Complement split product C5a mediates the lipopolysaccharide-induced mobilization of CFU-s and haemopoietic progenitor cells, but not the mobilization induced by proteolytic enzymes.

Intravenous (i.v.) injection of mice with lipopolysaccharide (LPS), and the proteolytic enzymes trypsin and proteinase, mobilizes pluripotent haemopoietic stem cells (CFU-s) as well as granulocyte-macrophage progenitor cells (GM-CFU) and the early progenitors of the erythroid lineage (E-BFU) from the haemopoietic tissues into the peripheral blood. We investigated the involvement of the complement (C) system in this process. It appeared that the early mobilization induced by LPS and other activators of the alternative complement pathway, such as Listeria monocytogenes (Lm) and zymosan, but not that induced by the proteolytic enzymes, was absent in C5-deficient mice. The mobilization by C activators in these mice could be restored by injection of C5-sufficient serum, suggesting a critical role for C5. The manner in which C5 was involved in the C activation-mediated stem cell mobilization was studied using a serum transfer system. C5-sufficient serum, activated in vitro by incubation with Lm and subsequently liberated from the bacteria, caused mobilization in both C5-sufficient and C5-deficient mice.

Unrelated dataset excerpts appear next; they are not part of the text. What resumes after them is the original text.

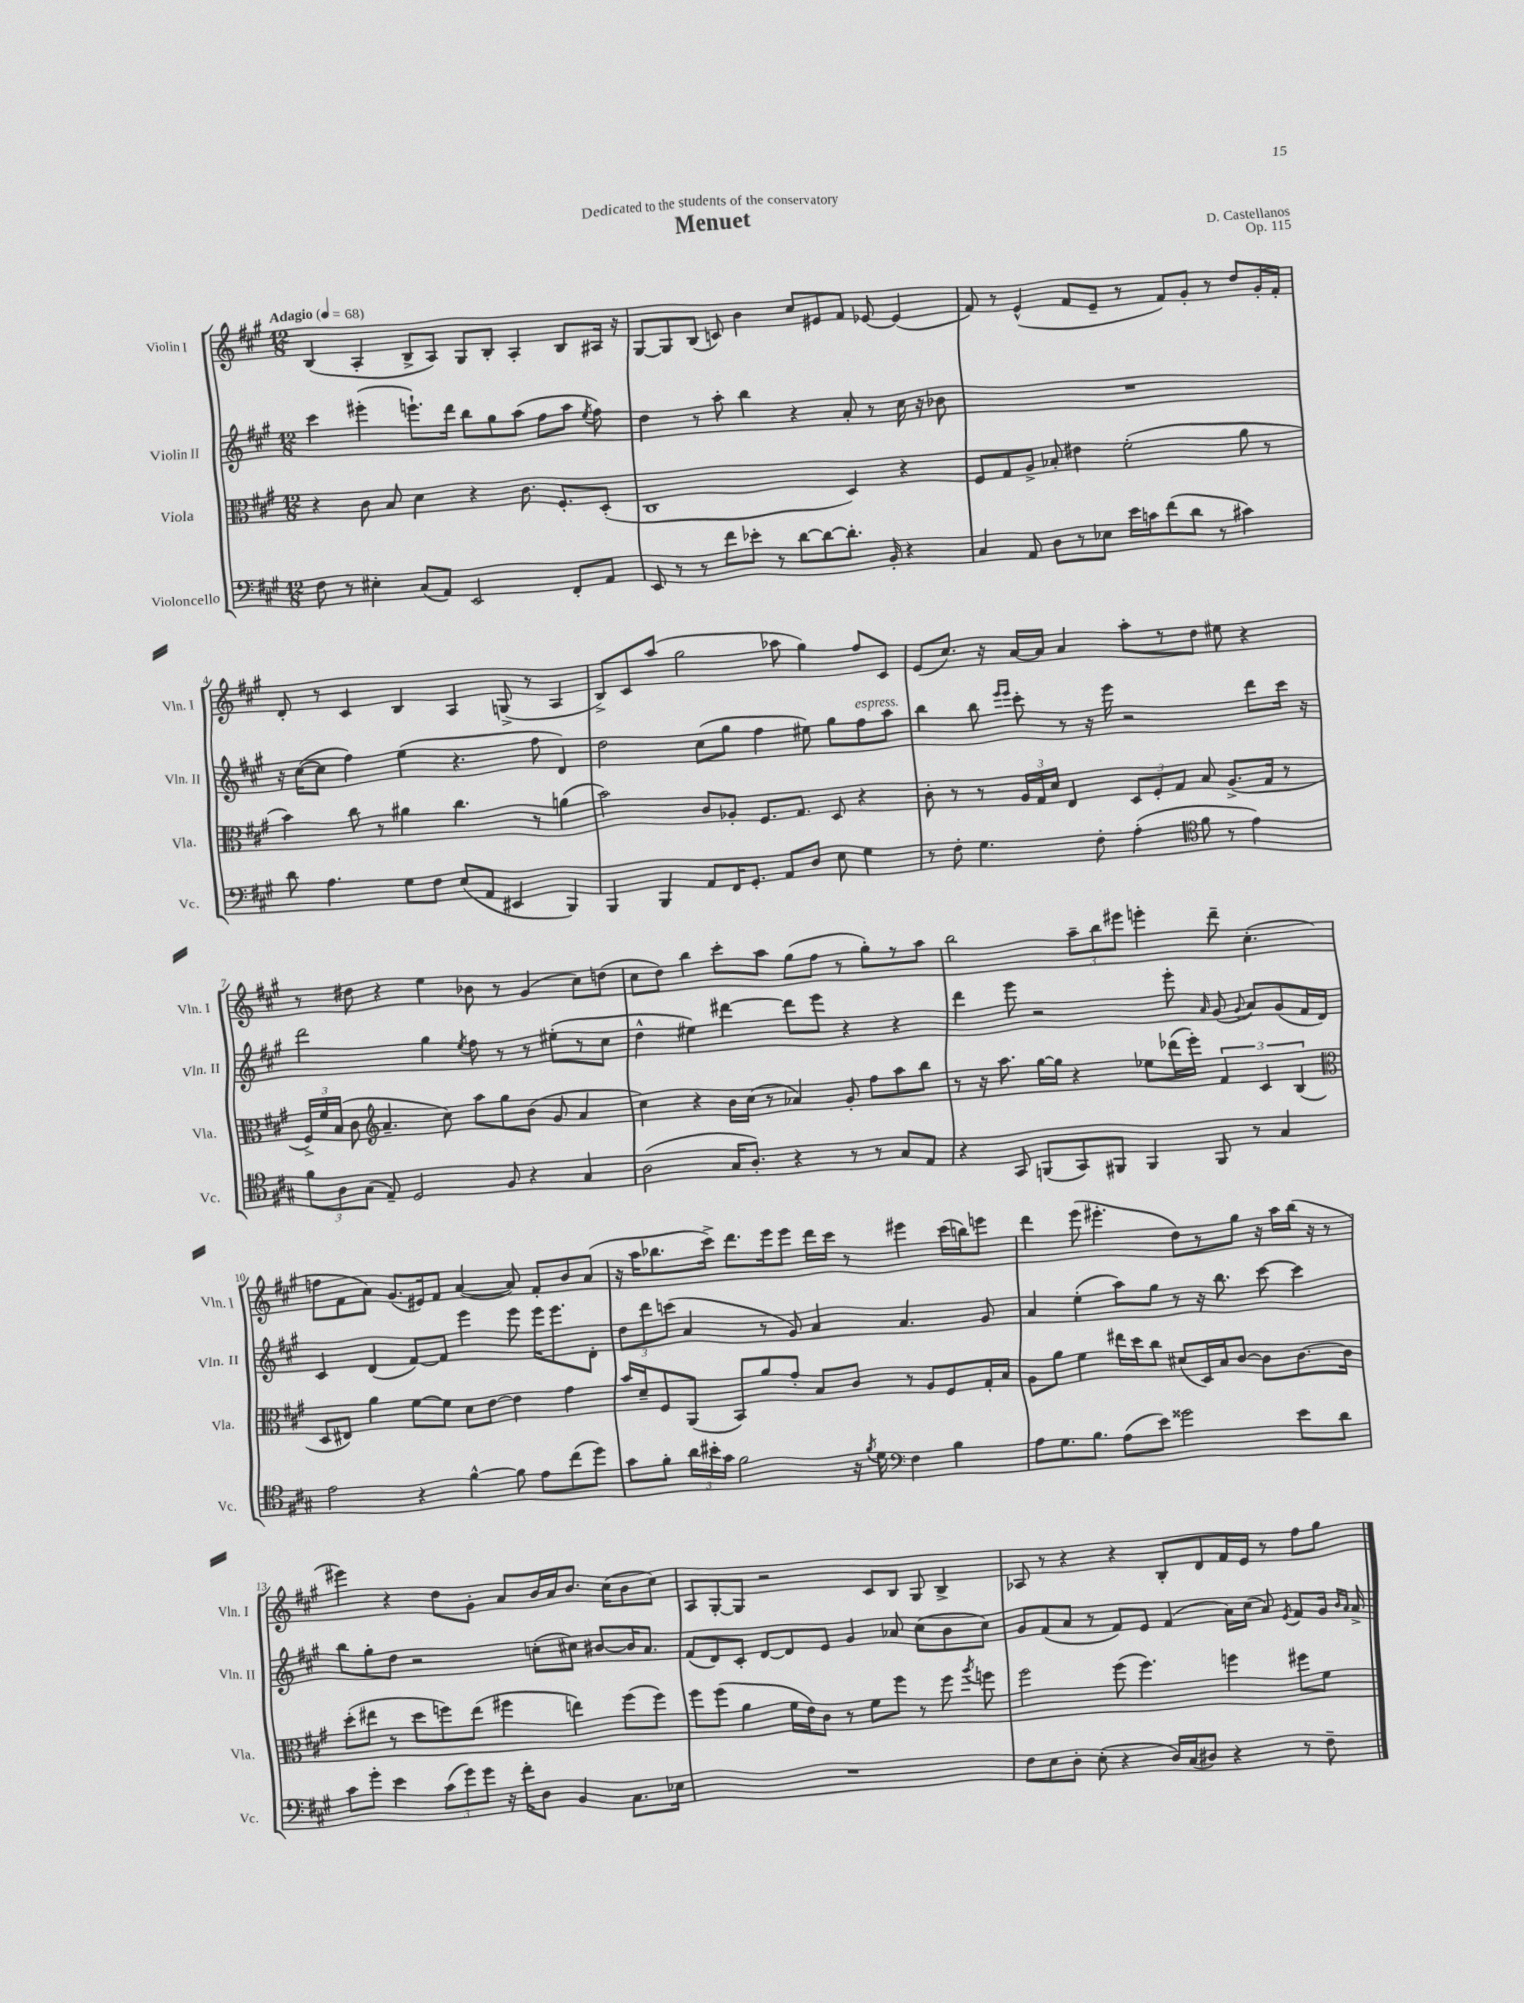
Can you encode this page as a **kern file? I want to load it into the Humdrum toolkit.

**kern	**kern	**kern	**kern
*part4	*part3	*part2	*part1
*staff4	*staff3	*staff2	*staff1
*I"Violoncello	*I"Viola	*I"Violin II	*I"Violin I
*I'Vc.	*I'Vla.	*I'Vln. II	*I'Vln. I
*clefF4	*clefC3	*clefG2	*clefG2
*k[f#c#g#]	*k[f#c#g#]	*k[f#c#g#]	*k[f#c#g#]
*M12/8	*M12/8	*M12/8	*M12/8
*MM68	*MM68	*MM68	*MM68
=1	=1	=1	=1
!	!	!	!LO:TX:a:B:t=Adagio
8F#\	4r	4ccc#\	(4B/
8r	.	.	.
4E#X'\	8c#\	(4eee#X'\	4A'/
.	8B/	.	.
(8C#/L	4d\	8.eeen`\L)	8B^/L
8AA/J)	.	.	8A/J)
.	.	16ddd\Jk	.
2EE/	4r	8bb\L	8G#/L
.	.	8gg#\	8B'/J
.	8.c#\	(8aa\J	4A'/
.	.	8ff#\L	.
.	8.F#'/L	.	.
8FF#'/L	.	8aa\J	8B/L
.	.	8qee/	.
8AA/J	(8D'/J	8ff#\)	16A#X/Jk
.	.	.	16r
=2	=2	=2	=2
8EE/	1C#	4dd\	[8G#/L
8r	.	.	8G#/]
8r	.	8r	(8B/J
8f#\L	.	8aa'\	8cn/)
8e-X'\J	.	4bb\	4b\
8r	.	.	.
[8d\L	.	4r	8cc#/L
8d\_	.	.	8e#X/
8.d'\J]	4D/)	8a'/	8f#/J
.	.	8r	[8e-X/
16BB'/	.	.	.
4r	4r	16cc#\	(4e-/]
.	.	16r	.
.	.	8b-X\	.
=3	=3	=3	=3
4C#/	8F#/L	1.r	8f#/)
.	8G#/	.	8r
8AA/	8A^/J	.	(4e^^/
8D\L	8B-X'/	.	.
8r	4e#X\	.	8f#/L
8E-X\J	.	.	8e~/J
16e\LL	(2f#'\	.	8r
16cn\J	.	.	.
(8f#\	.	.	8f#/L)
8d\J	.	.	8g#'/J
8r	.	.	8r
4c#X\)	8a\	.	8dd/L
.	8r	.	16g#'/L
.	.	.	16f#'/JJ
!!LO:LB:g=z
=4	=4	=4	=4
8d\	4b\)	16r	8d'/
.	.	([16cc#\KL	.
4.A\	.	8cc#\J]	8r
.	8cc#\	4ff#\)	4c#/
.	8r	.	.
8G#\L	4a#X\	(4ee\	4B/
8F#\J	.	.	.
(8E/L	4.cc#\	4.r	4A/
8AA/J	.	.	.
4EE#X/	.	.	(8Gn^/
.	8r	8ff#\	8r
4BBB/)	(4an\	4d/)	4A/
=5	=5	=5	=5
4BBB/	2b\)	2dd\	8B^/L)
.	.	.	8c#/
4BBB/	.	.	(8aa/J
.	.	.	2gg#\
8AA/L	8c#/L	(8cc#\L	.
16FF#/K	8A-X'/J	8gg#\J	.
8.GG#'/J	.	.	.
.	8.F#/L	4ff#\	.
8AA/L	.	.	8aa-X\
.	8.G#/J	.	.
8D/J	.	8ee#X\)	4gg#\)
8E\	8D/	8gg#\L	.
!	!	!LO:TX:a:i:t=espress.	!
4G#\	4r	8ff#\	8ff#/L
.	.	8aa\J	8c#/J
=6	=6	=6	=6
8r	8c#'\	4bb\	(8e/L
8F#'\	8r	.	8.cc#/J)
4.G#\	8r	8bb\	.
.	.	.	16r
.	.	16qqeee/LL	.
.	.	16qqeee/JJ	.
.	24A/LL	8ccc#'\	[16a/LL
.	24G#/	.	.
.	.	.	16a/JJ]
.	24d/JJ	.	.
.	4E/	8r	4a/
8F#'\	.	16r	.
.	.	16eee\	.
(4A'\	12D/L	2r	8aa'\L
.	12F#'/	.	.
.	.	.	8r
.	12G#/J	.	.
*clefC4	*	*	*
8f#\	8B/	.	8dd\J
8r	(8.A^/L	.	8ee#X\
4e\)	.	8ddd\L	4r
.	16G#/Jk	.	.
.	8r	16ccc#\Jk	.
.	.	16r	.
!!LO:LB:g=z
=7	=7	=7	=7
12f#\L	24F#^/LL)	2ddd\	8r
.	24f#/	.	.
12A\	(24B/JJ	.	.
.	8c#\	.	8dd#X\
(12G#\J	.	.	.
*	*clefG2	*	*
8E~/)	4.a~/	.	4r
2D/	.	.	.
.	.	4gg#\	4ee\
.	8cc#\)	.	.
.	.	8qee/	.
.	8aa\L	8ff#\	8b-X\
8F#/	8gg#\	8r	8r
4r	(8b\J	8r	(4g#/
.	8g#/	(8ee#X'\L	.
4G#/	4a/	8r	8cc#\L)
.	.	8cc#\J	(8ddn\J
=8	=8	=8	=8
(2A\	4cc#\)	4dd^^\	8cc#\L
.	.	.	8dd\J)
.	4r	4ee#X\)	4bb\
16G#/KL	16b\LL	[4ddd#X\	8ccc#'\L
8.A'/J)	(16cc#\JJ	.	.
.	8r	.	8aa\J
4r	4a-X/)	8ddd#\L]	(8gg#\L
.	.	8eee\J	8ff#\J
8r	8g#'/	4r	8r
8r	8ff#\L	.	8gg#'\L)
8G#/L	8aa\	4r	8r
8E/J	8bb\J	.	8aa\J
=9	=9	=9	=9
4r	8r	4ddd\	2bb\
.	16r	.	.
.	8.aa\	.	.
8GG#/	.	8eee\	.
(8FFn/L	[16gg#\LL	2r	.
.	16gg#\JJ]	.	.
8GG#/)	4r	.	12aa~\L
.	.	.	12bb\
8FF#X/J	.	.	.
.	.	.	12eee#X\J
4FF#/	8ee-X\L	.	4eeen'\
.	(16ddd-X\L	8eee'\	.
.	16eee'\JJ)	.	.
.	.	16qqa/	.
8FF#/	6f#/	(8g#/	8ddd~\
.	.	8qqg#/	.
8r	.	8a/L)	(4.cc#'\
.	6c#/	.	.
4G#/	.	(8g#/	.
.	(6B/	.	.
.	.	16f#/L	.
.	.	16d/JJ)	.
!!LO:LB:g=z
=10	=10	=10	=10
*	*clefC3	*	*
2e\	8D/L	4c#/	8ffn\L
.	8E#X/J)	.	8f#\
.	4a\	(4d/	8a\J)
.	.	.	(8.g#/L
4r	[8f#\L	[8f#/L)	.
.	.	.	16e#X/k)
.	8f#\J]	8f#/J]	8f#/J
[4f#^^\	8d\L	4eee\	([4a/
.	[8e\J	.	.
8f#\]	4e\]	8eee\	8a/])
8e\L	.	16eee\KL	8f#'/L
.	.	8.eee\	.
(8cc#\	4g#\	.	8b/
8dd\J)	.	8d'\J	(8a/J
=11	=11	=11	=11
8g#\L	16b/LL	12dd\L	16r
.	16d~/J	.	16aa\KL
.	.	12ddd\	.
8f#'\J	8F#/	.	8.bb-X\
.	.	(12cccn\J	.
24a\LL	(8AA/J	4a/	.
24b#X'\	.	.	.
.	.	.	16ccc#^\Jk)
24g#\JJ	.	.	.
2f#\	8BB/L)	.	8.ddd\L
.	8a/	8r	.
.	.	.	16eee\k
.	8g#'/J	8g#/)	8eee\J
.	8B/L	4a/	16ddd\LL
.	.	.	16ccc#\JJ
16r	8c#/J	.	8r
8qf#/	.	.	.
16d\	.	.	.
*clefF4	*	*	*
4F#\	8r	4.a/	4eee#X\
.	8A/L	.	.
4B\	8F#/	.	(16ccc#\LL
.	.	.	16bbn\J)
.	16G#'/L	8g#/	8eeen\J
.	16B/JJ	.	.
=12	=12	=12	=12
8A\L	8A\L	4a/	4ddd\
8.G#\	8a\J	.	.
.	4f#\	(4ee'\	(8eee\
8.B\J	.	.	.
.	.	.	4.eee#X'\
(8A\L	16ee#X\LL	8aa\L)	.
.	16dd\J	.	.
8e\J)	8cc#\J	8gg#\J	.
2g##X\	(8d#X/L	8r	8dd\L)
.	16D/L)	16r	8r
.	16B/J	8.bb\	.
.	[8c#/J	.	8gg#\J
.	8c#\L]	[8ccc#\	16r
.	.	.	16aa\LL
8e\L	[8.c#\	4ccc#\]	(16bb\JJ
.	.	.	16r
8d\J	.	.	8r
.	16c#\Jk]	.	.
!!LO:LB:g=z
=13	=13	=13	=13
8c#\L	(8dd'\L	8bb\L	4eee#X\)
8g#'\J	8ee#X\J	8gg#'\	.
4e\	8r	8dd\J	4r
.	8dd\L	2r	.
(12c#\L	8ffn\)	.	8dd\L
12g#\)	.	.	.
.	(8ee#\J	.	8g#'\J
12g#\J	.	.	.
16r	4ff#X\	.	8a/L
16f#'\KL	.	.	.
8D\J	.	(8ccn'\L	16b/L
.	.	.	16a/J
4BB/	4een\)	8cc#X\J)	8.b/J
.	.	[8b#X/L	.
.	.	.	(16cc#\KL
8.C#\L	(8ff#\L	16b#/K]	8b\
.	.	8.a/J	.
.	8ff#\J)	.	8cc#\J)
16E-X\Jk	.	.	.
=14	=14	=14	=14
1.r	8ff#\L	(8f#/L	8A/L
.	(8ff#\J	8d/)	[8G#'/
.	4a\	8c#'/J	8G#/J]
.	.	[8d/L	2r
.	16f#\LL	8d/]	.
.	16e\J)	.	.
.	8c#\J	8e/J	.
.	8r	4g#/	.
.	8f#\L	.	8c#/L
.	8ff#\J	8a-X/	8B/J
.	8r	(8cc#\L	8G#/
.	8ff#\	8b\	4B^/
.	8qaa/	.	.
.	8ffn\	8cc#\J)	.
=15	=15	=15	=15
8F#\L	2ff#\	8g#/L	8A-X/
8E\	.	(8f#/	8r
8D'\J	.	8a/J	4r
(8E'\	.	8r	.
4r	(8ff#\	8f#/L)	4r
.	4.ff#\)	8e/J	.
16D/LL)	.	(4f#/	8B'/L
(16C#/J	.	.	.
8D#X/J)	.	.	8d/
4r	4ffn\	16a\LL)	16f#/L
.	.	(16cc#\JJ	16e/JJ
.	.	8a/)	8r
.	.	8qe/	.
8r	8ff#X\L	8f#/L	8ff#\L
8F#~\	8f#\J	16g#/Jk	8gg#\J
.	.	16qqb/LL	.
.	.	16qqa/JJ	.
.	.	16a^/	.
==	==	==	==
*-	*-	*-	*-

C5-deficient serum was not able to do so. The resistance of the mobilizing principle to heat treatment (56 degrees C, 30 min) strongly suggests that it is identical with the C5 split product C5a, or an in vivo derivative of C5a. This conclusion was reinforced by the observation that a single injection of purified rat C5a into C5-deficient mice also induced mobilization of CFU-s.